In Miami some parishioners grew so frustrated with perceived corruption in the way the Archbishop had been handling church affairs that they created an action group called the “Christifidelis”. The group, headed by attorney Sharon Bourassa, conducted an investigation and strongly supported a former priest’s suit against the diocese. The accusations point to Monsignor Favalora, [he signed the Warranty Deed for Cleghorn] who at the time was the Archbishop of the Archdiocese of Miami having jurisdiction over the Key West parish. The Christifidelis tell a sordid account of financial misdeeds, nepotism, alcoholism, sexual abuse, voyeurism and priests living a life of luxury. There is a claim that these accusations lay behind the sudden resignation of Archbishop Favalora in 2010.

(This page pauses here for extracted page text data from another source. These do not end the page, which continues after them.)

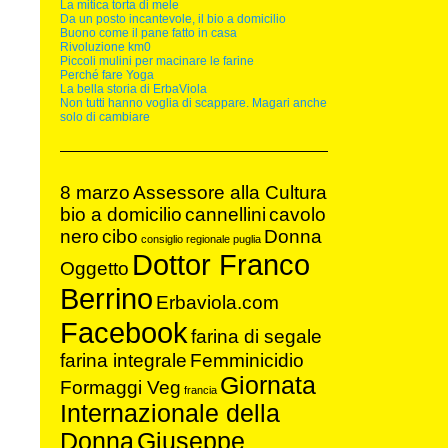
La mitica torta di mele
Da un posto incantevole, il bio a domicilio
Buono come il pane fatto in casa
Rivoluzione km0
Piccoli mulini per macinare le farine
Perché fare Yoga
La bella storia di ErbaViola
Non tutti hanno voglia di scappare. Magari anche
solo di cambiare
8 marzo
Assessore alla Cultura
bio a domicilio
cannellini
cavolo
nero
cibo
Donna
consiglio regionale puglia
Dottor Franco
Oggetto
Berrino
Erbaviola.com
Facebook
farina di segale
farina integrale
Femminicidio
Giornata
Formaggi Veg
francia
Internazionale della
Donna
Giuseppe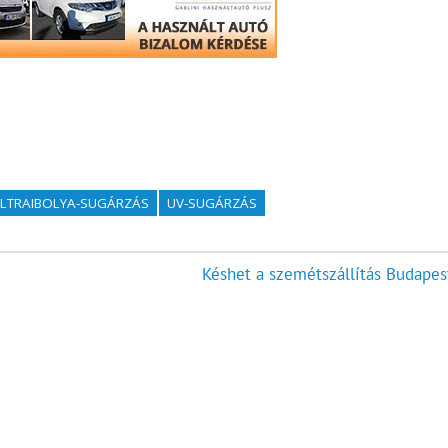
LTRAIBOLYA-SUGÁRZÁS
UV-SUGÁRZÁS
Késhet a szemétszállítás Budapes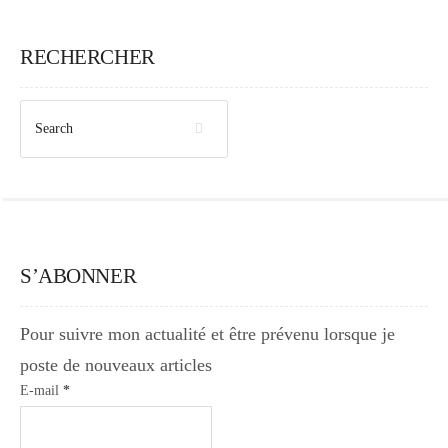
Japon
RECHERCHER
Boulette
S’ABONNER
Pour suivre mon actualité et être prévenu lorsque je
poste de nouveaux articles
E-mail
*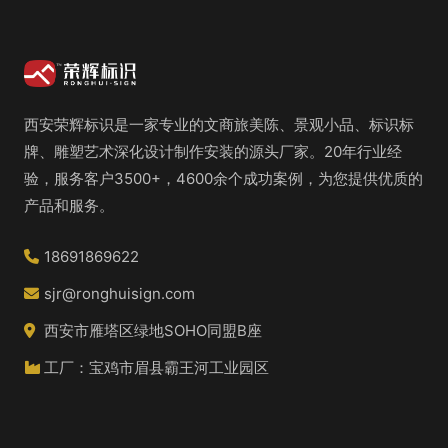
西安荣辉标识是一家专业的文商旅美陈、景观小品、标识标
牌、雕塑艺术深化设计制作安装的源头厂家。20年行业经
验，服务客户3500+，4600余个成功案例，为您提供优质的
产品和服务。
18691869622
sjr@ronghuisign.com
西安市雁塔区绿地SOHO同盟B座
工厂：宝鸡市眉县霸王河工业园区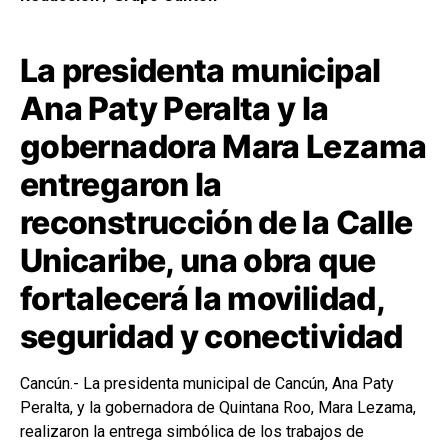
La presidenta municipal
Ana Paty Peralta y la
gobernadora Mara Lezama
entregaron la
reconstrucción de la Calle
Unicaribe, una obra que
fortalecerá la movilidad,
seguridad y conectividad
Cancún.- La presidenta municipal de Cancún,
Ana Paty
Peralta
, y la gobernadora de Quintana Roo,
Mara Lezama
,
realizaron la entrega simbólica de los trabajos de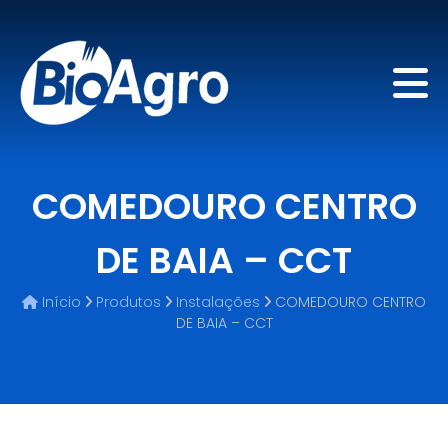
COMEDOURO CENTRO
DE BAIA – CCT
Início
Produtos
Instalações
COMEDOURO CENTRO
DE BAIA – CCT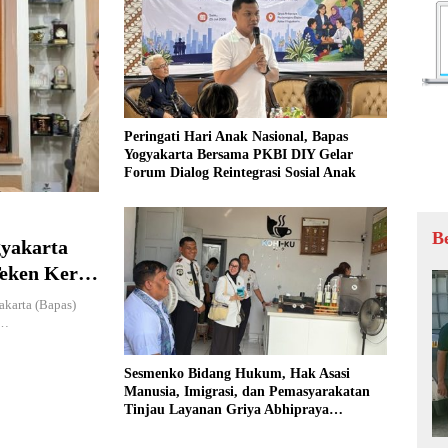
Peringati Hari Anak Nasional, Bapas
Yogyakarta Bersama PKBI DIY Gelar
Forum Dialog Reintegrasi Sosial Anak
B
gyakarta
eken Kerja
osial
karta (Bapas)
n…
Sesmenko Bidang Hukum, Hak Asasi
Manusia, Imigrasi, dan Pemasyarakatan
Tinjau Layanan Griya Abhipraya
Purbonegoro, Dorong Penguatan
Pembimbingan Klien Pemasyarakatan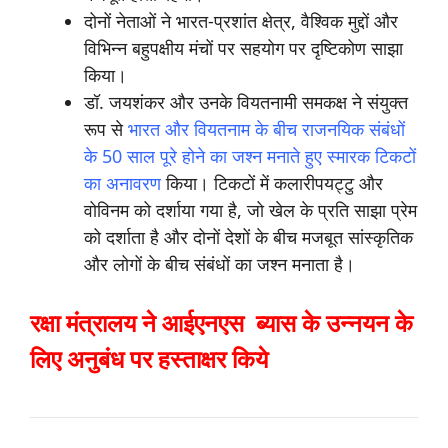
दोनों नेताओं ने भारत-प्रशांत क्षेत्र, वैश्विक मुद्दों और
विभिन्न बहुपक्षीय मंचों पर सहयोग पर दृष्टिकोण साझा
किया।
डॉ. जयशंकर और उनके वियतनामी समकक्ष ने संयुक्त
रूप से
भारत और वियतनाम के बीच राजनयिक संबंधों
के 50 साल पूरे होने का जश्न मनाते हुए स्मारक टिकटों
का अनावरण
किया। टिकटों में कलारीपयट्टु और
वोविनम को दर्शाया गया है, जो खेल के प्रति साझा प्रेम
को दर्शाता है और दोनों देशों के बीच मजबूत सांस्कृतिक
और लोगों के बीच संबंधों का जश्न मनाता है।
रक्षा मंत्रालय ने आईएनएस ब्यास के उन्नयन के
लिए अनुबंध पर हस्ताक्षर किये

“I don’t care what you guys say. It’s a nice place to live,” said Jeep Caillouet, to the City Commission about the trailer park, “It’s got the biggest trees in town. There’s no drugs over there that amounts to nothing. It’s a nice neighborhood. I hate to see it go.”
In less than a year’s time Key West has lost workforce housing at a record pace. First it was over 100 units at Peary Court, then the 230 or so with expiring deed restrictions and this past Tuesday another 44 units at Simonton Street Trailer Park were put on the slab. Key West does have an ordinance requiring 30% of newly constructed housing to be dedicated affordable housing, but somehow lately every project seems to have its own particular reason as to why it should not apply. For Peary Court and now the Trailer Park, the developments were not considered “new construction” even though both development plans call for total demolition and all new structures.
The ordinance seems convoluted. When Ed Swift built the condominiums at the Steam Plant he provided 30% affordable housing. Why is he the only developer who doesn’t threaten to sue the City over having to follow this law?
“If we keep applying this logic,” said Commissioner Tony Yaniz who voted against the development plan, “imagine if Stadium Trailer Park went away. What are you going to do then? Where will we get our workforce from? Miami?“
Commissioner Teri Johnston, who called for a revision of the ordinance, agreed, “We are losing so much of our affordable housing and we need to replenish it and everything that we are doing is going in the wrong direction.”
“The workforce housing ordinance needs to be revised,” said Commissioner Lopez, who lamented that the law does not clearly obligate Cleghorn to provide any affordable units, “I twisted the developer’s arm beyond what I could do legally, but still got him to agree to do things that he was not legally required to do,” said Lopez who successfully pushed for a written provision requiring Cleghorn to either find the current tenants another place to live or to compensate them with $ 2,500. Lopez, who reluctantly voted in favor of the development agreement, pointed out that, “The City Planner warned (with the City Attorney nodding in agreement) that to vote against was to invite a lawsuit.”
Commissioner Rossi without a word simply voted, “No.”
What is the logic behind forcing “new development” to provide 30% affordable housing, while allowing existing workforce housing to be 100% gentrified?
“I love this City and I don’t want to leave,” said Jeep the banjo player to the Commissioners, “Somehow, maybe, you guys can figure out how to keep people like me and others in this community.”